Telekonferans yöntemiyle gerçekleştirilen mitinge Türkiye'den Cumhurbaşkanı Başdanışmanı Sayın Yalçın Topçu, Kırım Teşkilatları Platformu Başkanı Sayın Ümit Şilit, Kırım Derneği Genel Başkanı Sayın Mükremin Şahin konuşmacı olarak katılırken, Ukrayna’dan Kırım Tatar Milli Meclisi Başkanı ve Ukrayna Kırım Milletvekili Sayın Mustafa Abdulcemil Kırımoğlu olmak üzere dünyanın çeşitli ülkelerinden bir çok Kırım Tatar Dernek yöneticisi de konferansa konuşmacı olarak katıldı.

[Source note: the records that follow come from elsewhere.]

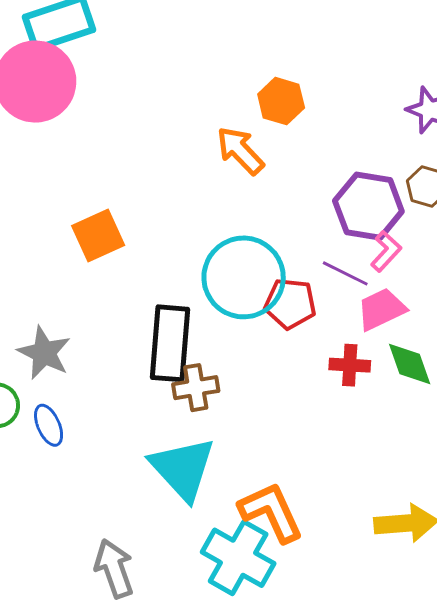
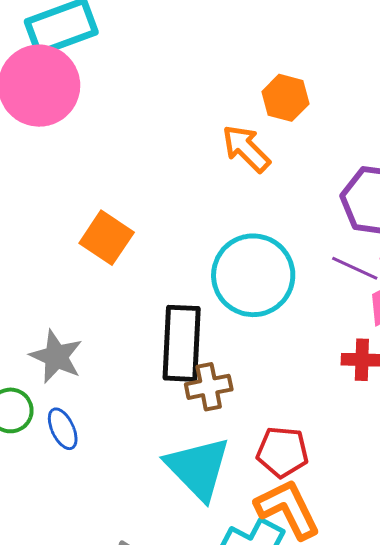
orange square: (98, 235) -> (107, 238), turned -30
red pentagon: (290, 304) -> (282, 452), moved

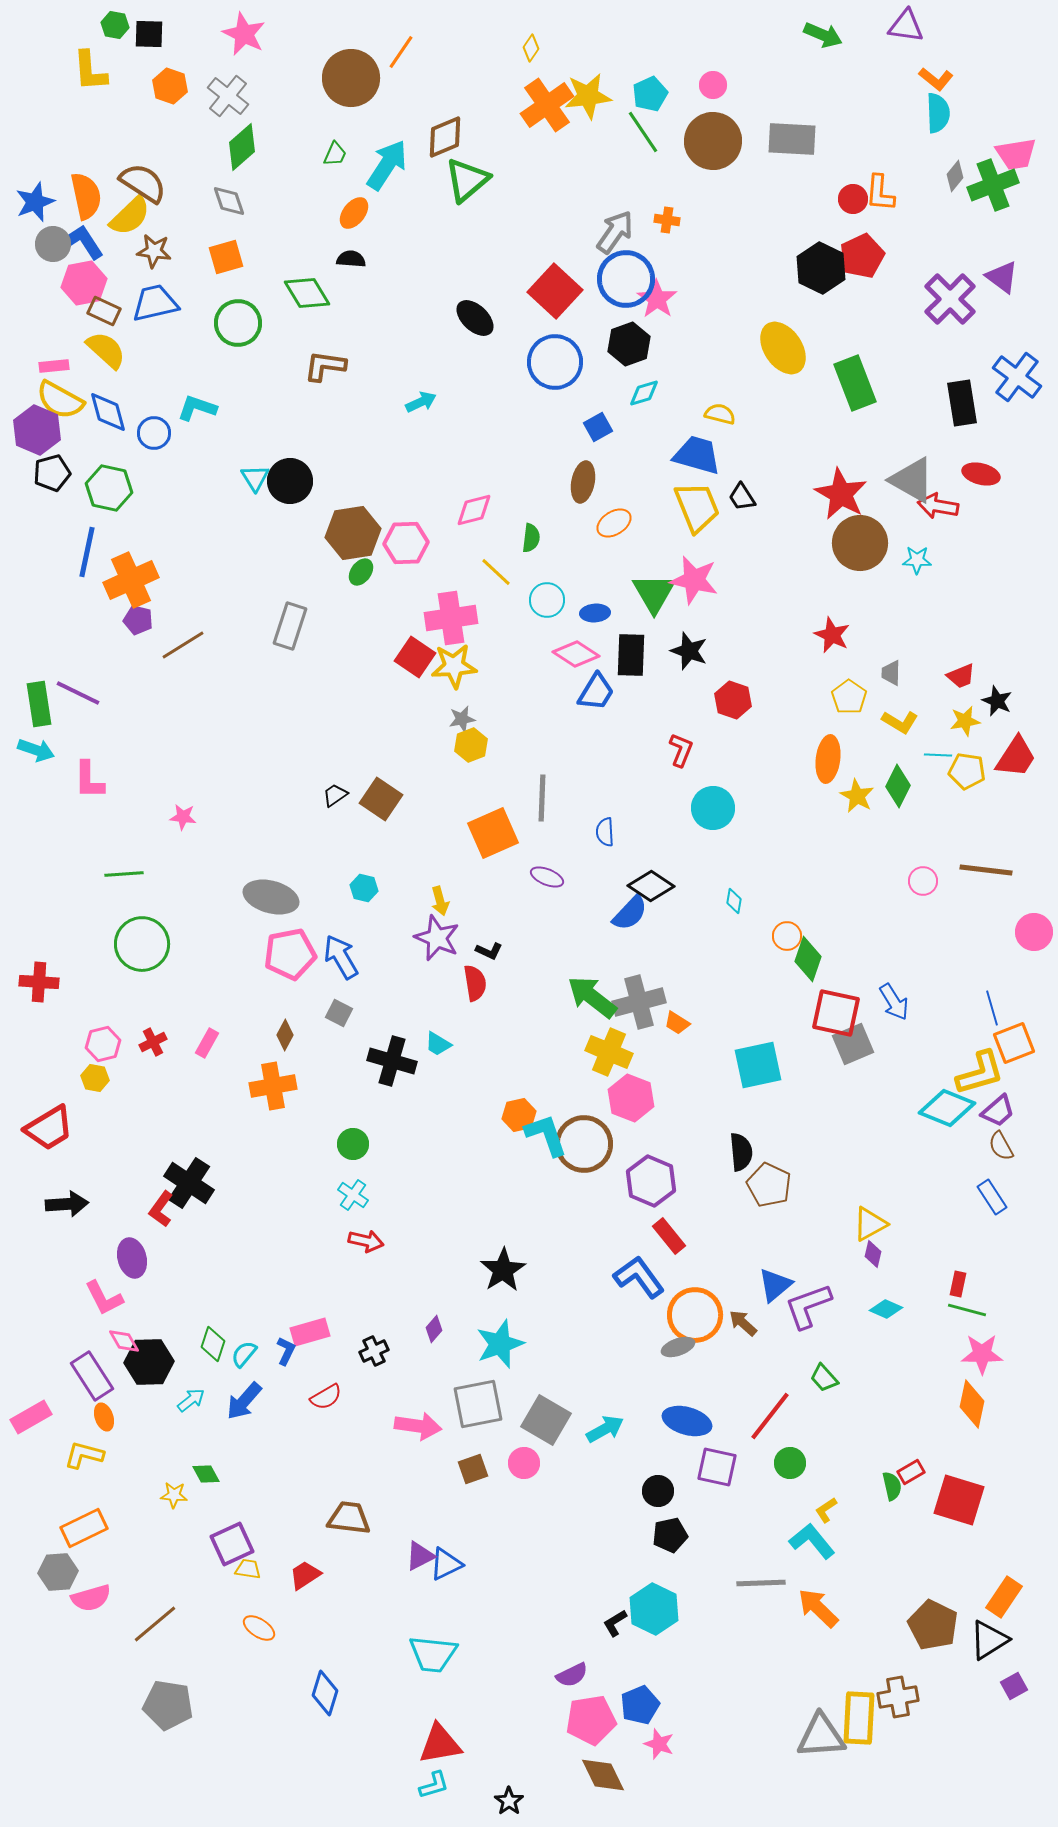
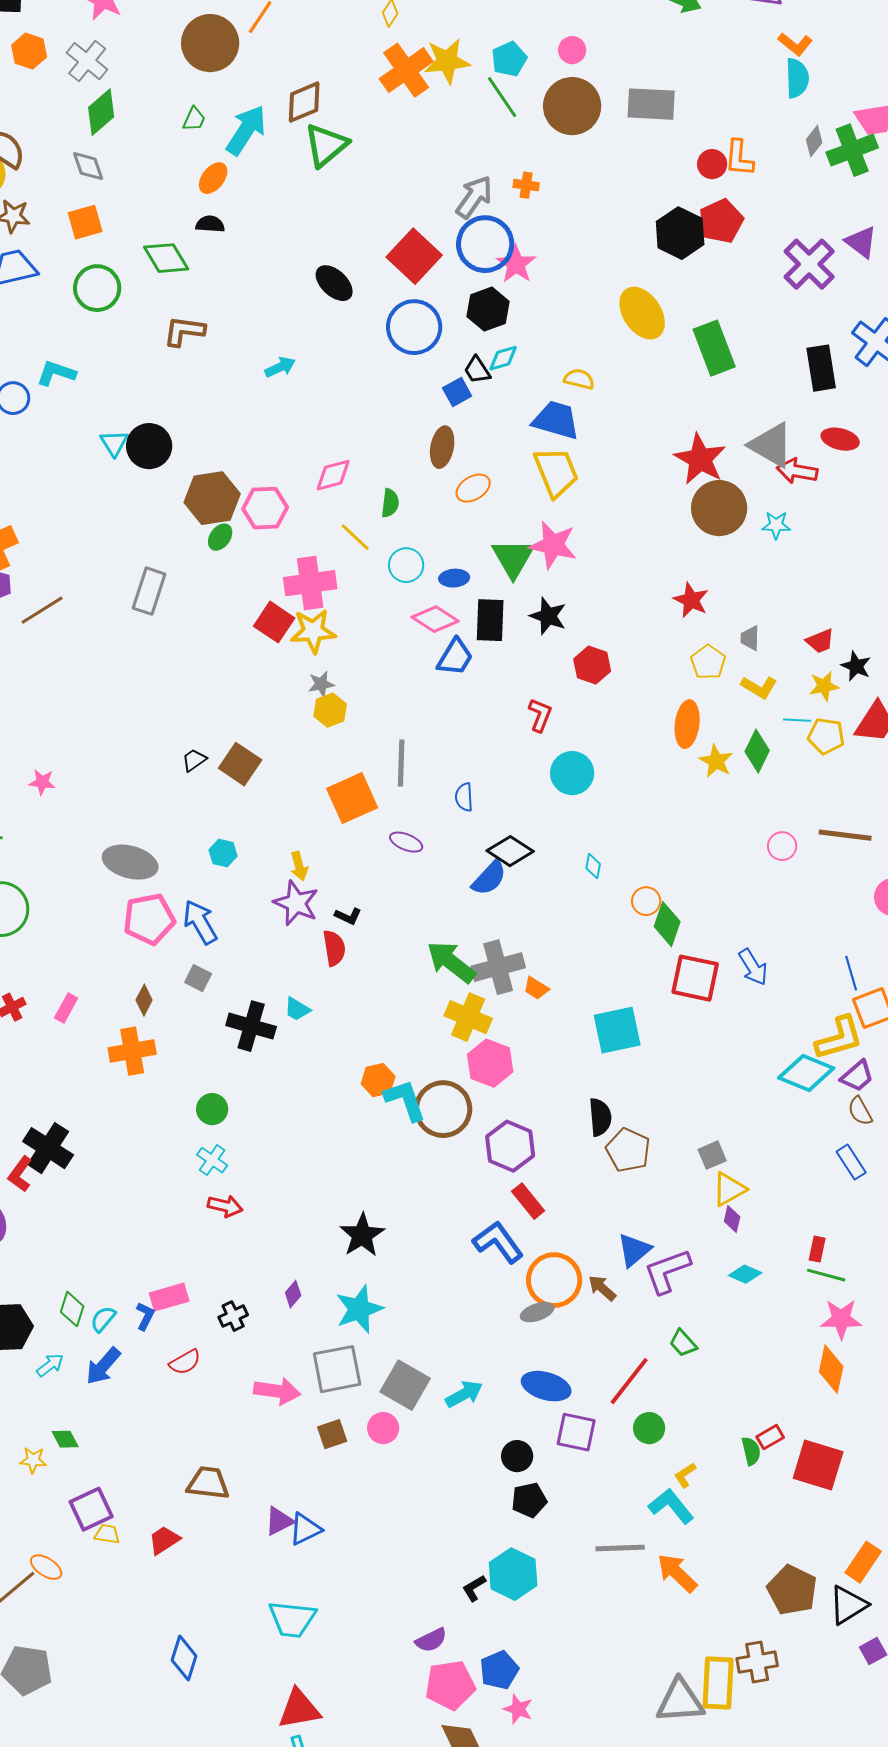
black trapezoid: (742, 497) -> (477, 370), moved
gray square: (853, 1044) -> (712, 1155), moved, size x0.7
orange ellipse: (259, 1628) -> (46, 1567), moved

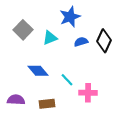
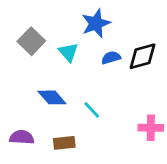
cyan triangle: (50, 38) -> (68, 52), turned -49
black diamond: (104, 41) -> (143, 56), turned 50
pink cross: (88, 93) -> (151, 128), moved

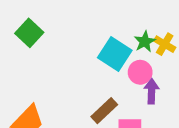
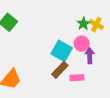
cyan square: (115, 54) -> (62, 51), moved

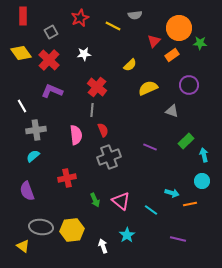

18 Mayıs Uluslararası Yas Mitingi’nde söz alan Cumhurbaşkanı Başdanışmanı Sayın Yalçın Topçu, Kırım Tatar Türkleri’ne uygulanan vahşi sürgünü her yıl 18 Mayıs’ta matemle andıklarını belirterek, Stalin’in yaptığı bu zulmü asla unutmayacak ve unutturmayacaklarını belirtti.

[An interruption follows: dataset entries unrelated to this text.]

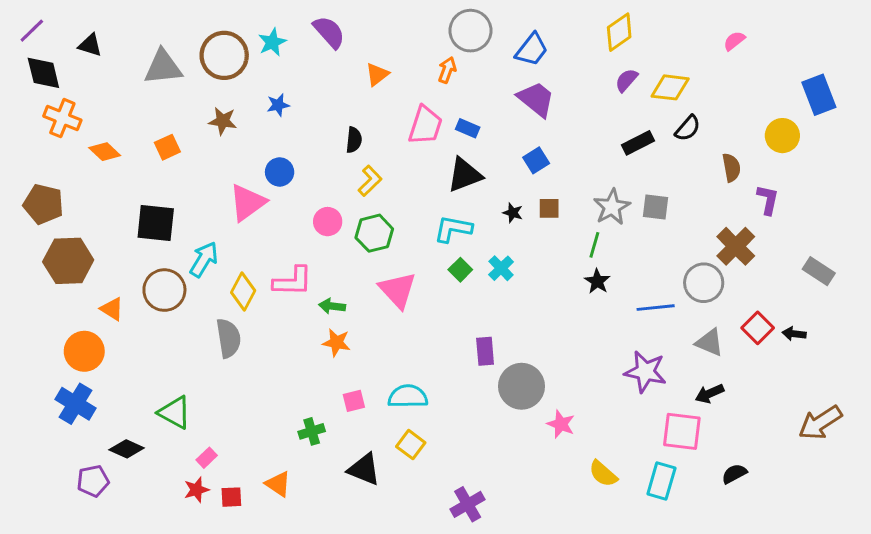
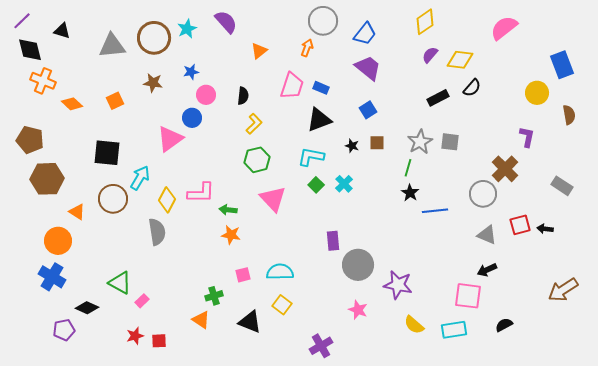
pink semicircle: (734, 41) -> (504, 28), size x1.8
brown semicircle: (731, 168) -> (569, 115), moved
pink circle: (328, 222) -> (206, 95), moved
blue line: (656, 308) -> (435, 211), moved
red square: (758, 328) -> (520, 225), turned 30
purple star: (645, 372) -> (398, 285), moved
pink star: (561, 424) -> (358, 310), moved
pink rectangle: (207, 458) -> (142, 301), moved
cyan rectangle: (661, 481) -> (454, 330), turned 65
orange triangle: (278, 484) -> (201, 320), moved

Topçu, Kırım Tatar Türkleri ata topraklarından Sovyetlere ihanet ettikleri gerekçesiyle sürgün edildiklerini fakat gerçeğin öyle olmadığını, hatta o tarihte 50 bini aşkın Kırım Tatar Türkü’nün Sovyet ordusunda Hitler’e karşı cephede savaştıklarının altını çizdi.

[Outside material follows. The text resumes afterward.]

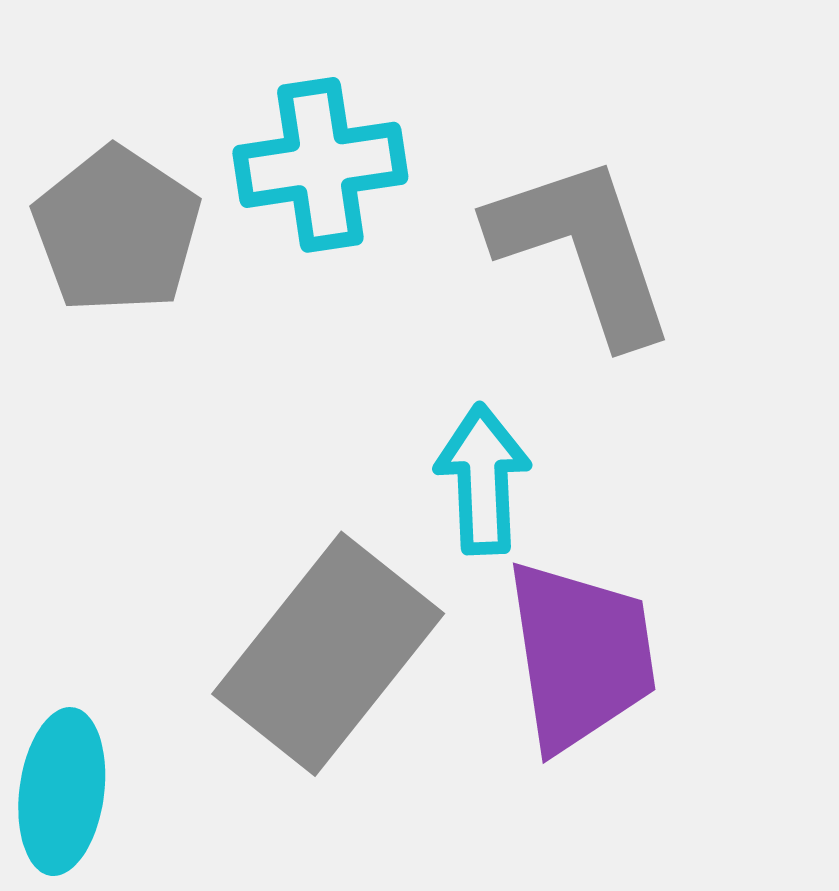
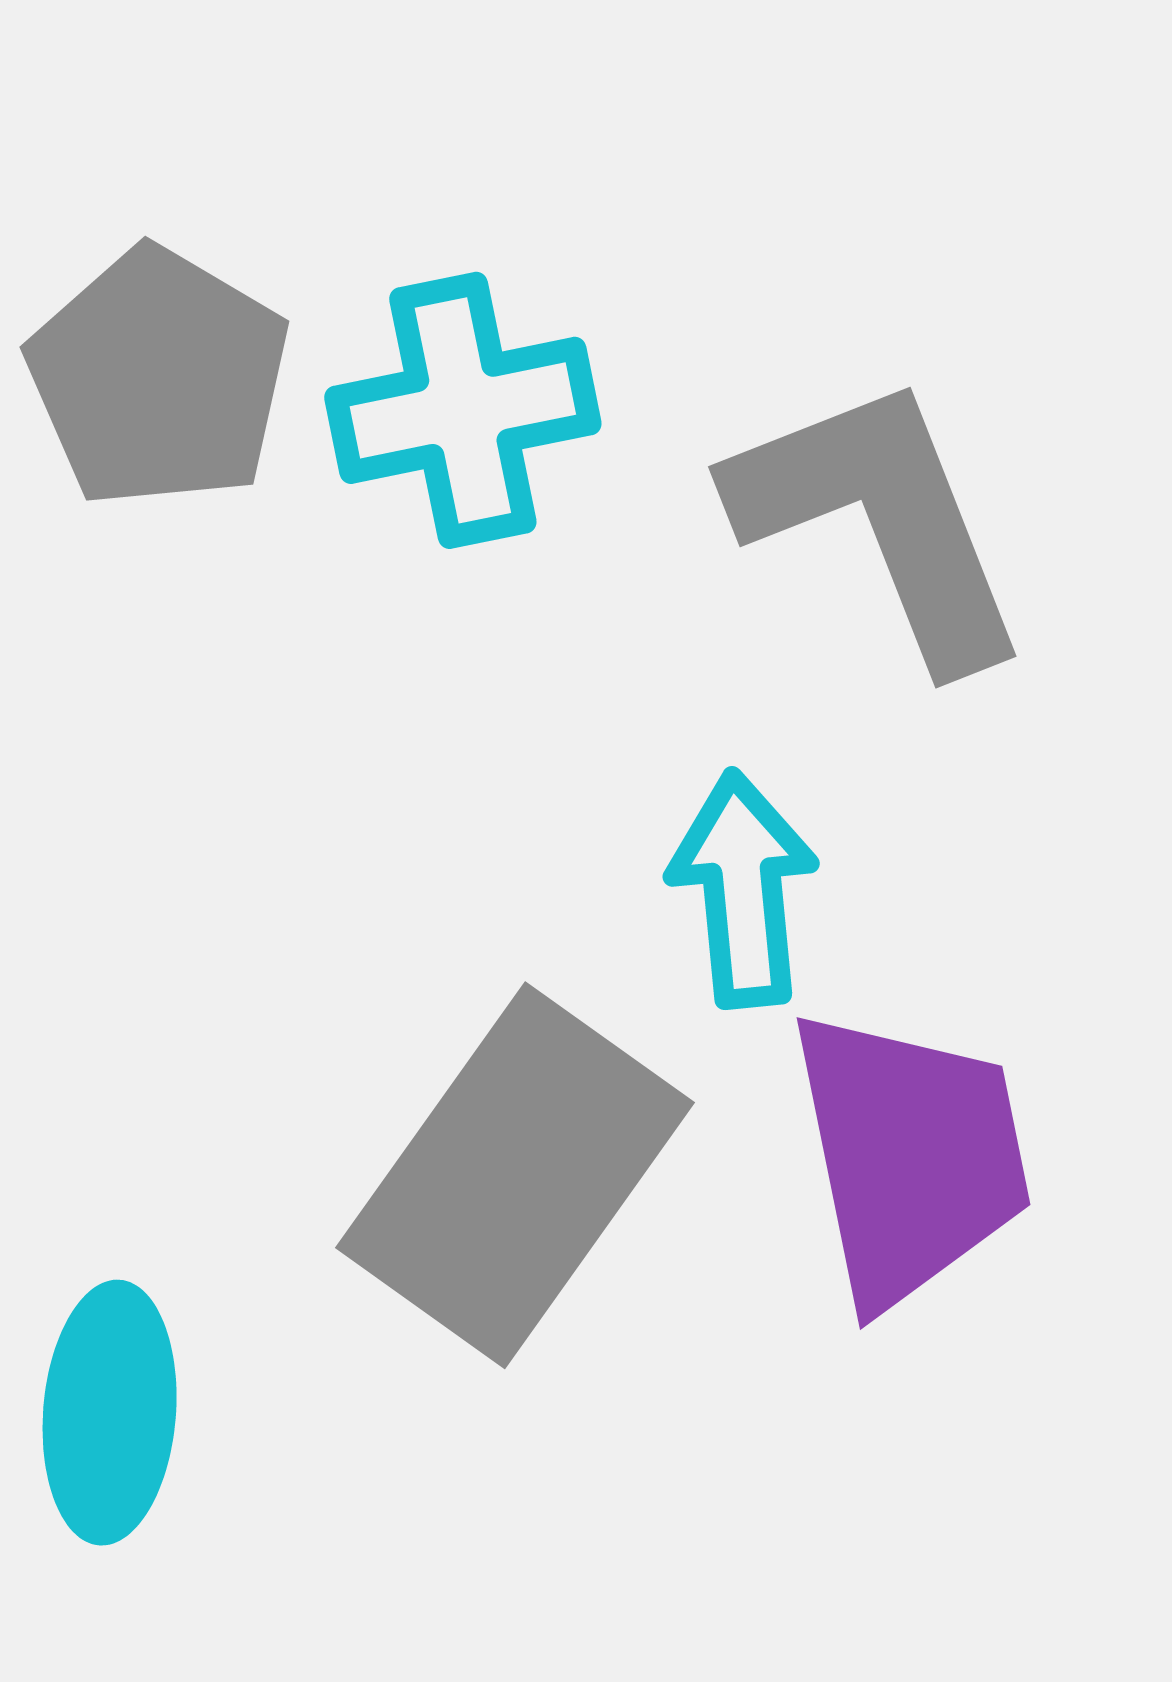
gray pentagon: (117, 230) -> (159, 378), moved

Topçu, 18 Mayıs 1944’te kadın çocuk hasta ve yaşlılardan oluşan yaklaşık 500 bin masum sivil Kırım Tatar Türkü’nün tıpkı Ahıskalı Türkler’e yapıldığı gibi hayvan vagonlarına doldurularak sürgün edildiğini, bu vahşi sürgünde, Kırım Tatar Türkleri’nin çok büyük ve acı kayıplar verdiğini belirtti.
“Türk ve dünya tarihine kara bir leke olarak not edildi”
Topçu, sürgünün Türk ve dünya tarihine kara bir leke olarak not edilmiş insanlığa karşı işlenmiş suçlardan biri olduğunu belirterek, 76 yıl geçmesine rağmen işlenmiş olan bu insanlık suçunun acısı bugün de insanım diyen herkesin vicdanında kapanmaz bir yara olarak durmakta olduğunu belirtti.
“Allah var, Türkiye var”
Topçu, Türk milleti, Kırım Tatar Türk’ü kardeşlerinin hak ve hukukları için verdikleri mücadelede her daim yanlarında olacağını belirterek söyle devam etti: “sürgün sebebi ile şehid olan canlarımızı rahmetle anıyor, Türkiye devlet ve millet olarak Arakan’dan, Keşmir’e, Doğu Türkistan’dan, Karabağ’a, Kırım’dan, Yemene, Afrika’dan, Balkanlar’a Irak’da, Suriye'de, Libya'da, velhasıl mazlumların zülüm görüp sustuğu dünyada, bomba seslerinin arasından, ’Allah var, Türkiye var.’ diyen her dinden her milletten mazlumların yanında yer alıyor. Türkiye adaletin, barışın ve herkes için esenliğin hakim olduğu bir dünyanın her platformda devlet ve millet olarak mücadelesini veriyor.”